## How to complete this task
Repeat every line of the entries below exactly as it appears.

## Data drawn from a collection
=== Section Start ===
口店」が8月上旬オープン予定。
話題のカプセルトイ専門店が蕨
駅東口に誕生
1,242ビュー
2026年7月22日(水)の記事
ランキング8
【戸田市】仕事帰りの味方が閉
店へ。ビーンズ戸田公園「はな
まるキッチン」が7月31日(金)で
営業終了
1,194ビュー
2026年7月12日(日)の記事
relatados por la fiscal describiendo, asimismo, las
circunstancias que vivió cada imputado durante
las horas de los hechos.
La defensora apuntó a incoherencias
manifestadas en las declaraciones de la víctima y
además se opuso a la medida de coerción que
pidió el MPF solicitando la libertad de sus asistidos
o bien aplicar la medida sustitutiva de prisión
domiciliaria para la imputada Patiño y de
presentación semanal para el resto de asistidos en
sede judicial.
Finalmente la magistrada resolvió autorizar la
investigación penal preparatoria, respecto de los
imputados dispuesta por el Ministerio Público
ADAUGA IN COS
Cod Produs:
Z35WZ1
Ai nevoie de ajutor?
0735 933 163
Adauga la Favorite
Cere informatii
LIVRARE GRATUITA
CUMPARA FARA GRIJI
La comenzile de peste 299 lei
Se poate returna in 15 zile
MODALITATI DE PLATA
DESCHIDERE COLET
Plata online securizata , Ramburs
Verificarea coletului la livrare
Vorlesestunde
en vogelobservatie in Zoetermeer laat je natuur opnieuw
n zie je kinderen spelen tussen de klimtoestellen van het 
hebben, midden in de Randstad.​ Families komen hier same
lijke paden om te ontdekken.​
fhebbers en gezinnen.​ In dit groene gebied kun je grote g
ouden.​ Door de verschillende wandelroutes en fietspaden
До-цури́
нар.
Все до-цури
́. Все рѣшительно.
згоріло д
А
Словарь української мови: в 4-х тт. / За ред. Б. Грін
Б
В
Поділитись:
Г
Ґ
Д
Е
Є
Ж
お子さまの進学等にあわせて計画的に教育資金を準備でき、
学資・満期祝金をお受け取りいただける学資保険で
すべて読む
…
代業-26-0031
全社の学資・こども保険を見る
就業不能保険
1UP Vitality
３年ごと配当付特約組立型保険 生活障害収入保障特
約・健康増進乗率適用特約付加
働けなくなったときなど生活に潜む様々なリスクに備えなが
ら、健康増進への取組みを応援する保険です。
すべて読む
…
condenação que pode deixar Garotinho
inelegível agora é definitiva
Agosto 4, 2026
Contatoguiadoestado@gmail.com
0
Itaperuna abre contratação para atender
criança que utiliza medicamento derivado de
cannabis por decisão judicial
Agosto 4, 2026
=== Section End ===
## Task answer
口店」が8月上旬オープン予定。
話題のカプセルトイ専門店が蕨
駅東口に誕生
1,242ビュー
2026年7月22日(水)の記事
ランキング8
【戸田市】仕事帰りの味方が閉
店へ。ビーンズ戸田公園「はな
まるキッチン」が7月31日(金)で
営業終了
1,194ビュー
2026年7月12日(日)の記事
relatados por la fiscal describiendo, asimismo, las
circunstancias que vivió cada imputado durante
las horas de los hechos.
La defensora apuntó a incoherencias
manifestadas en las declaraciones de la víctima y
además se opuso a la medida de coerción que
pidió el MPF solicitando la libertad de sus asistidos
o bien aplicar la medida sustitutiva de prisión
domiciliaria para la imputada Patiño y de
presentación semanal para el resto de asistidos en
sede judicial.
Finalmente la magistrada resolvió autorizar la
investigación penal preparatoria, respecto de los
imputados dispuesta por el Ministerio Público
ADAUGA IN COS
Cod Produs:
Z35WZ1
Ai nevoie de ajutor?
0735 933 163
Adauga la Favorite
Cere informatii
LIVRARE GRATUITA
CUMPARA FARA GRIJI
La comenzile de peste 299 lei
Se poate returna in 15 zile
MODALITATI DE PLATA
DESCHIDERE COLET
Plata online securizata , Ramburs
Verificarea coletului la livrare
Vorlesestunde
en vogelobservatie in Zoetermeer laat je natuur opnieuw
n zie je kinderen spelen tussen de klimtoestellen van het 
hebben, midden in de Randstad.​ Families komen hier same
lijke paden om te ontdekken.​
fhebbers en gezinnen.​ In dit groene gebied kun je grote g
ouden.​ Door de verschillende wandelroutes en fietspaden
До-цури́
нар.
Все до-цури
́. Все рѣшительно.
згоріло д
А
Словарь української мови: в 4-х тт. / За ред. Б. Грін
Б
В
Поділитись:
Г
Ґ
Д
Е
Є
Ж
お子さまの進学等にあわせて計画的に教育資金を準備でき、
学資・満期祝金をお受け取りいただける学資保険で
すべて読む
…
代業-26-0031
全社の学資・こども保険を見る
就業不能保険
1UP Vitality
３年ごと配当付特約組立型保険 生活障害収入保障特
約・健康増進乗率適用特約付加
働けなくなったときなど生活に潜む様々なリスクに備えなが
ら、健康増進への取組みを応援する保険です。
すべて読む
…
condenação que pode deixar Garotinho
inelegível agora é definitiva
Agosto 4, 2026
Contatoguiadoestado@gmail.com
0
Itaperuna abre contratação para atender
criança que utiliza medicamento derivado de
cannabis por decisão judicial
Agosto 4, 2026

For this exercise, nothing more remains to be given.